Short exercise
Can you render every line of the material below as a Markdown table with the columns No. and Line, one numbered row per line and blank lines skipped? Leave the pictures out.
— begin Working data —
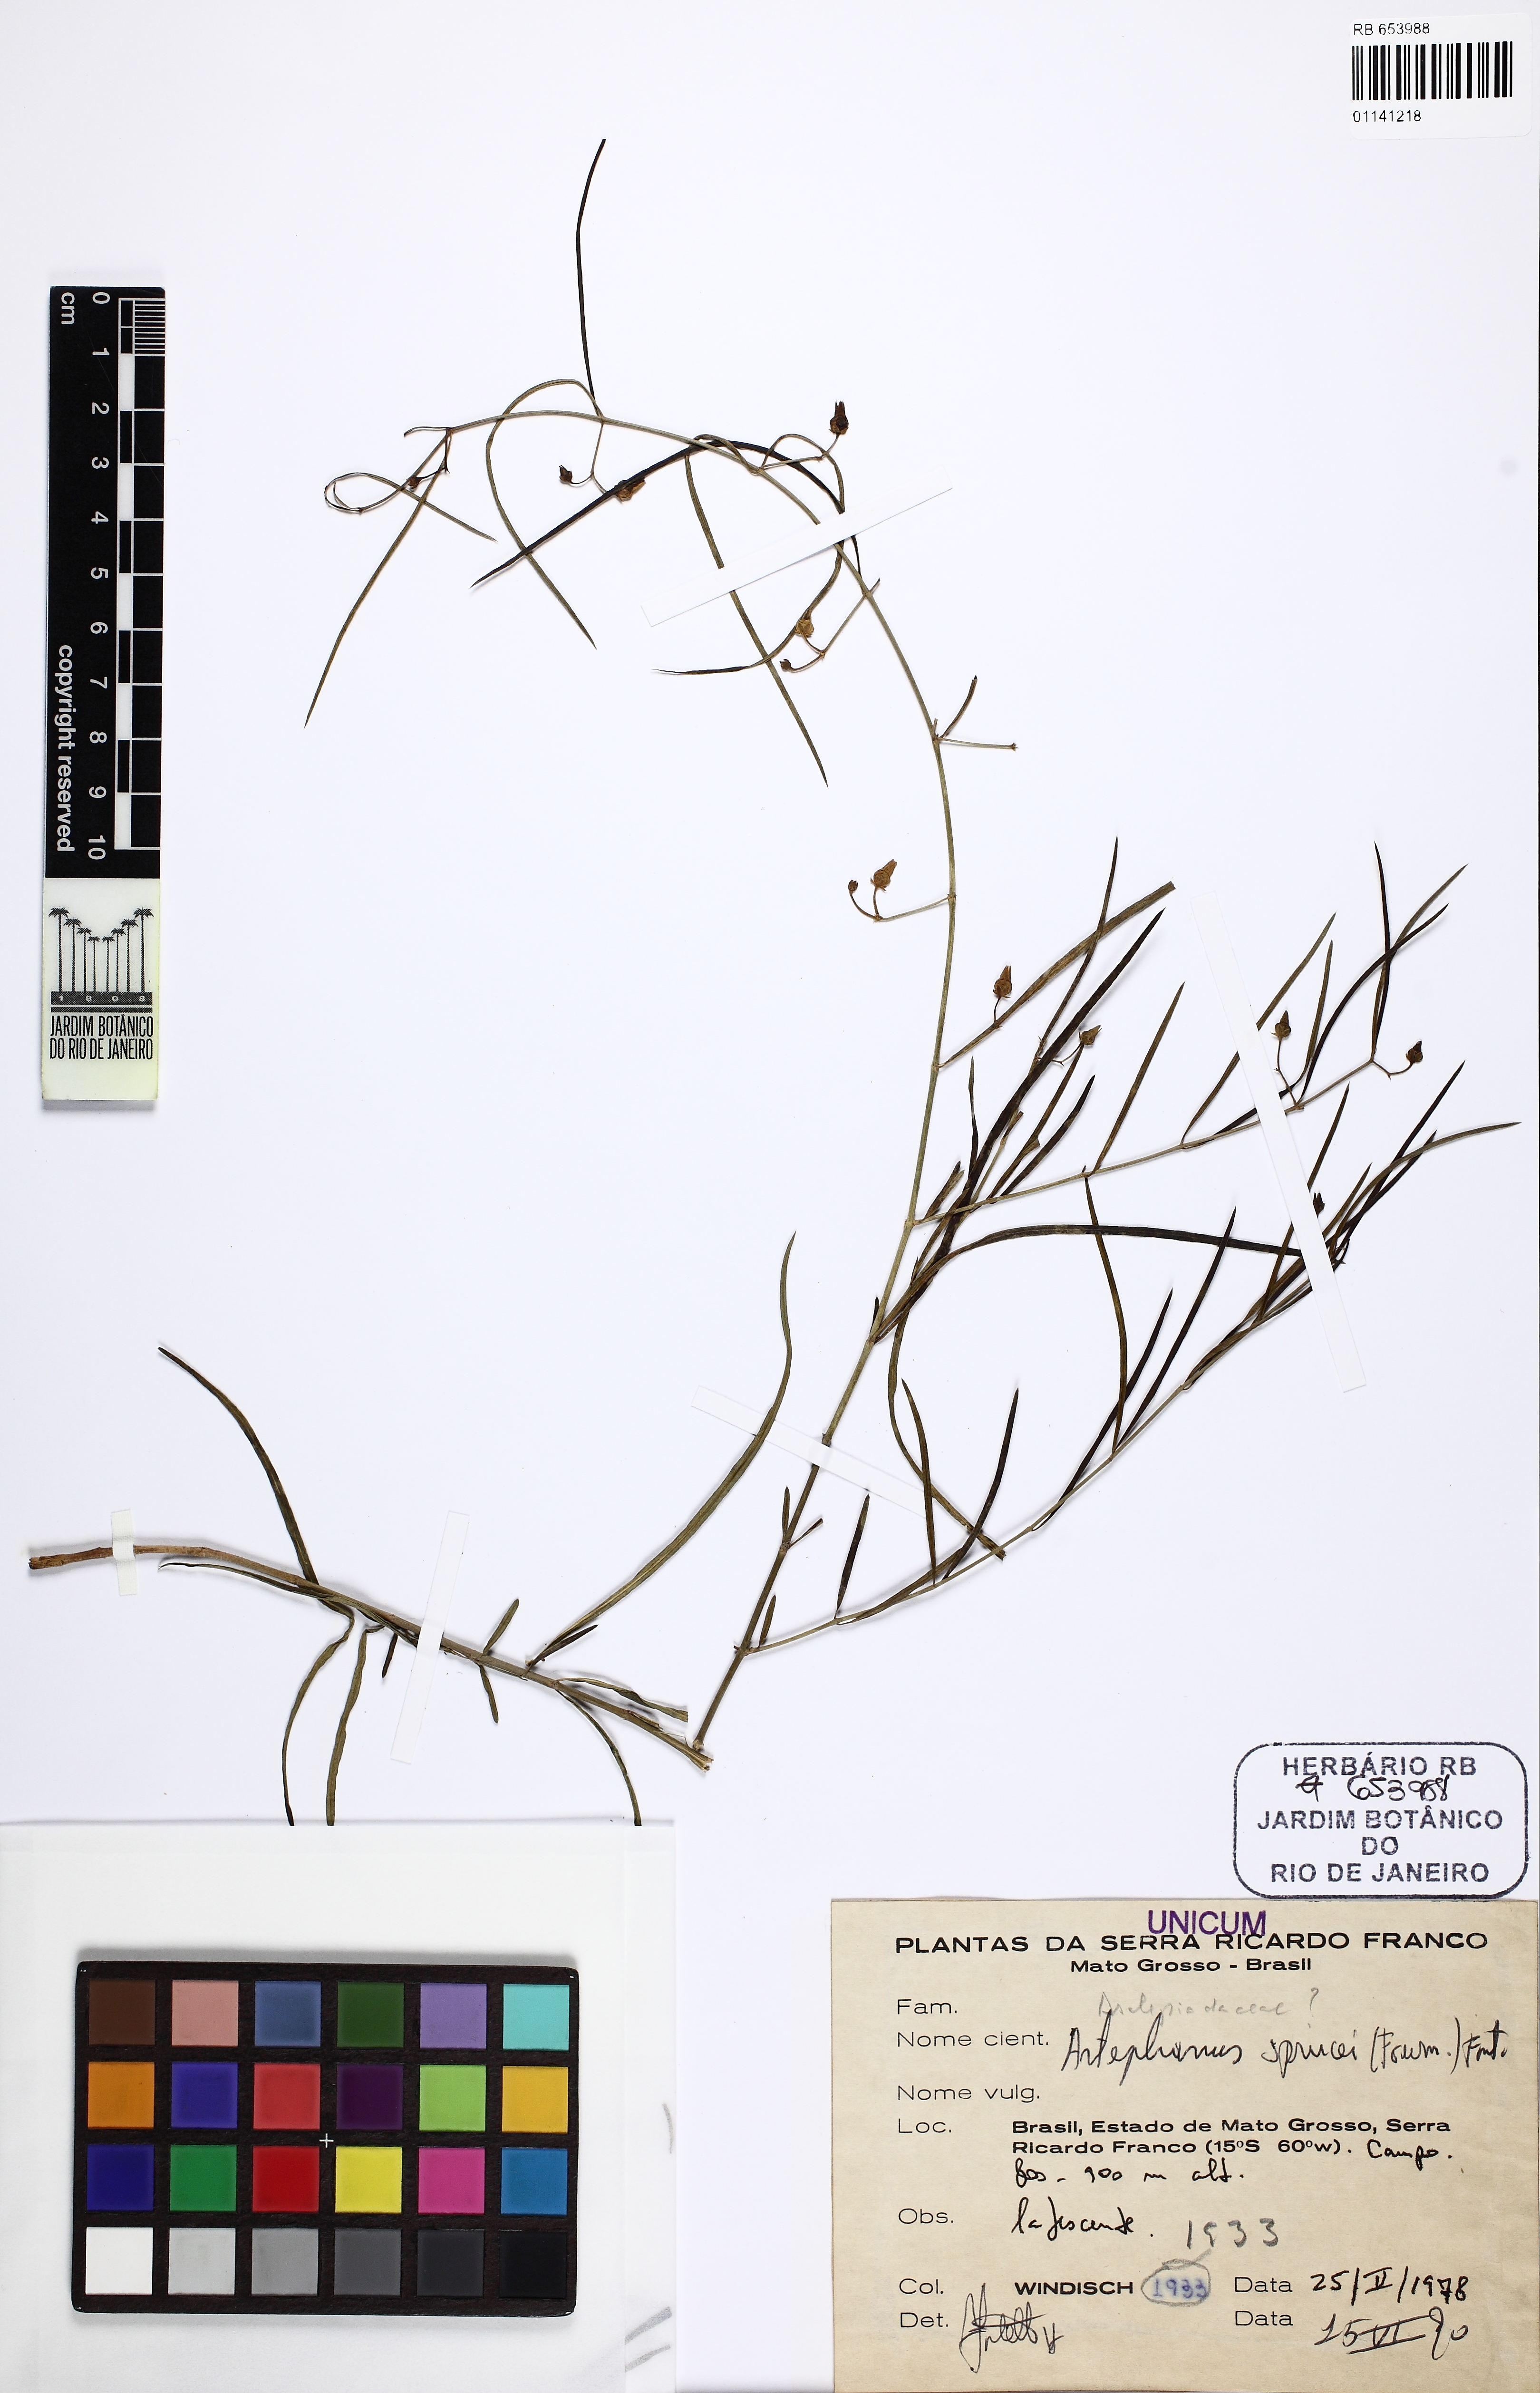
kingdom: Plantae
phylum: Tracheophyta
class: Magnoliopsida
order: Gentianales
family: Apocynaceae
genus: Hemipogon
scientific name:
— end Working data —
Task answer
| No. | Line |
|---|---|
| 1 | kingdom: Plantae |
| 2 | phylum: Tracheophyta |
| 3 | class: Magnoliopsida |
| 4 | order: Gentianales |
| 5 | family: Apocynaceae |
| 6 | genus: Hemipogon |
| 7 | scientific name: |